La storia personale di Abu Khaled non è quella di un fanatico religioso ansioso di farsi saltare in aria per guadagnarsi il paradiso. Abu è un siriano istruito, credente ma non fervente, in grado di parlare correttamente diverse lingue e con una formazione militare. In sostanza tutte qualità utili all’Isis. Perché allora la decisione di entrare a far parte del Califfato? “L’ho presa il 19 ottobre 2014, un mese dopo che la coalizione guidata dagli Stati Uniti aveva avviato una campagna di bombardamenti su Raqqa, la provincia orientale dove si trovava la cosiddetta capitale dell’Isis”.
 
“Due mesi nel tribunale della Sharia”
Abu Khaled si era convinto che l’America fosse complice di una cospirazione globale guidata dalla Russia e dall’Iran il cui scopo era quello di fare in modo che il tiranno Bashar al-Assad rimanesse al potere in Siria. “A parte questo ero anche curioso. In tutta onestà non me ne pento. Volevo conoscerli e adesso so benissimo chi sono”. Abu è stato accolto dall’Isis come un immigrato. La procedura di registrazione è complicata e quanto mai dettagliata. “Mi consideravano un immigrato nel mio Paese perché non ero cittadino del Califfato”, spiega. “Quindi dovevo essere prima “naturalizzato” e poi dovevo superare un esame per ottenere la cittadinanza”. Una volta superato l’esame per la cittadinanza ci fu la parte del- l’indottrinamento: “Ho frequentato il tribunale della Sharia per due mesi. Mi hanno insegnato a odiare e a ritenere come autentica solo la loro interpretazione dell’Islam secondo cui è nostro dovere uccidere tutti coloro che non sono musulmani”.

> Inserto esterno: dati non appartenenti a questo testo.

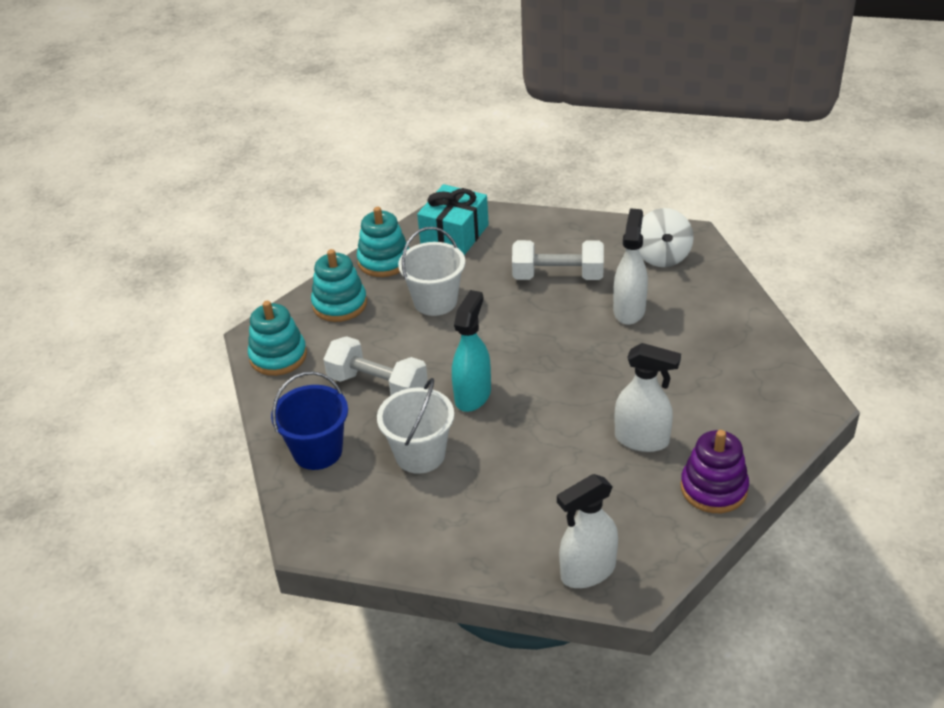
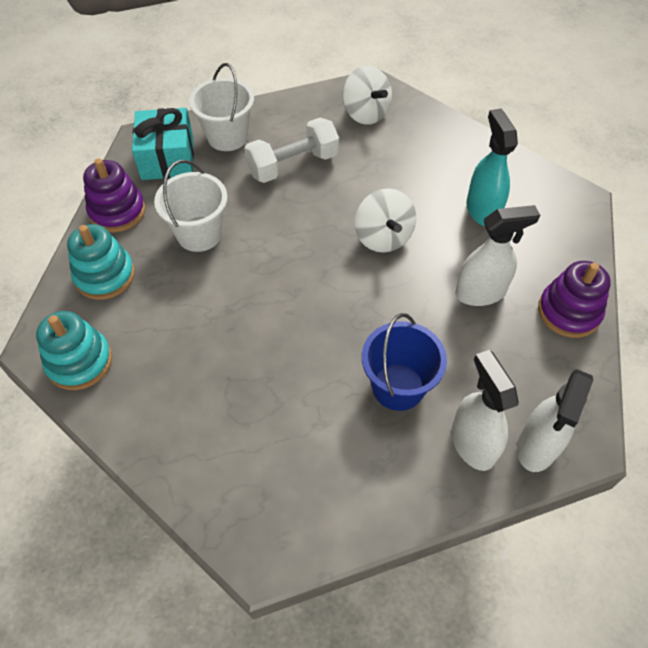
camera: 35 degrees left, 15 degrees up
blue bucket [271,371,348,470] -> blue bucket moved to [362,313,447,411]
white dumbbell [323,336,428,395] -> none
turquoise stacking toy [357,207,409,277] -> purple stacking toy [83,158,145,232]
white bucket [377,378,454,474] -> white bucket moved to [189,63,254,151]
turquoise spray bottle [452,290,491,412] -> turquoise spray bottle moved to [466,109,518,226]
white spray bottle [613,208,648,325] -> white spray bottle moved to [451,350,519,471]
none -> white spinning top [355,188,416,253]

Nei primi mesi Khaled conobbe tedeschi, olandesi, francesi, venezuelani, inglesi, americani e russi. Era insomma una sorta di “internazionale jihadista” i cui membri per lo più non parlavano arabo e Khaled fungeva spesso da interprete. Per dimostrare di aver rinnegato la loro origine, i combattenti stranieri dovevano bruciare pubblicamente il loro passaporto.
Prima della battaglia per la conquista di Kobane, l’Isis aveva un’aura di invincibilità e i combattenti arrivavano da ogni parte del mondo per unirsi ai guerrieri del Califfato.
 
L’ecatombe di Kobane e il crollo “vocazioni”

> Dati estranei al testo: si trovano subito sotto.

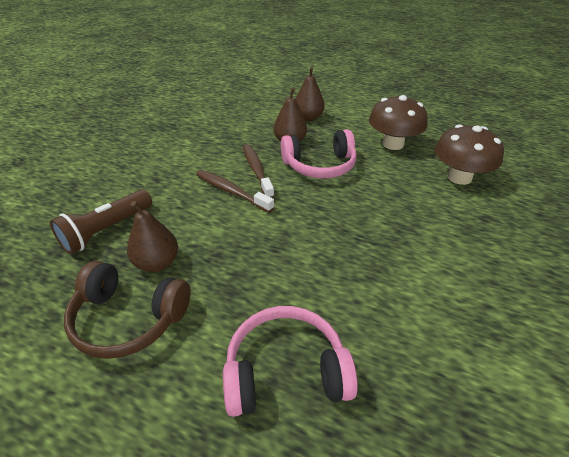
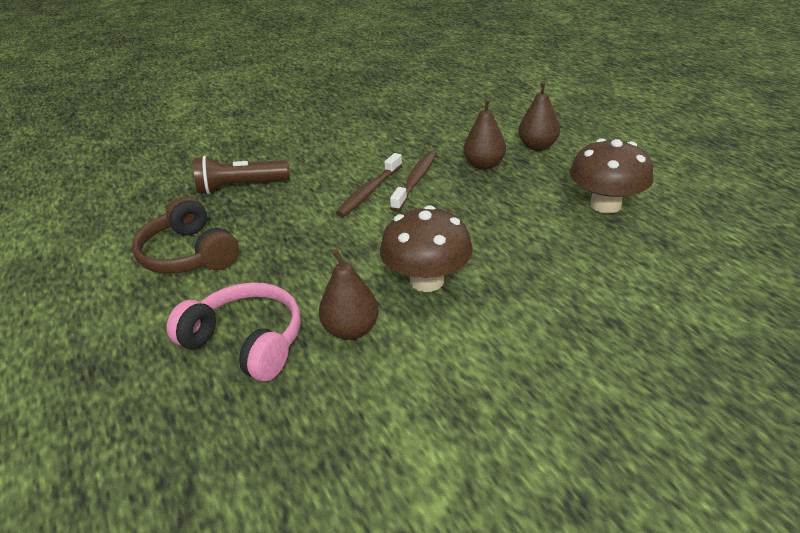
camera: 40 degrees right, 5 degrees down
brown pear [127,201,178,272] -> brown pear moved to [319,249,379,340]
brown toothbrush [196,170,274,213] -> brown toothbrush turned 135 degrees counterclockwise [336,153,402,217]
pink headphones [281,129,357,178] -> none
brown mushroom [435,124,504,185] -> brown mushroom moved to [380,205,473,292]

Ma in quella battaglia – che vedeva schierati sul fronte opposto i paramilitari curdi con l’appoggio dell’aviazione americana – morirono migliaia di jihadisti anche per l’incapacità strategica dei comandanti. “Nel momento di massima popolarità del Califfato arrivavano ogni giorno 3.000 stranieri desiderosi di entrare a far parte dell’Isis. Oggi ne arrivano al massimo 50 o 60 al giorno”. L’improvvisa riduzione del numero di volontari ha indotto i leader del Califfato a cambiare strategia incoraggiando la formazione di “cellule dormienti” in tutto il mondo. “L’Isis ha chiesto ai suoi seguaci di rimanere nei loro Paesi d’origine e di organizzare sul posto attentati, uccisioni, disordini”, racconta Khaled.
Gli attentati di Parigi sono probabilmente figli di questo mutamento di strategia. Se così fosse ci sarebbe da temere il peggio.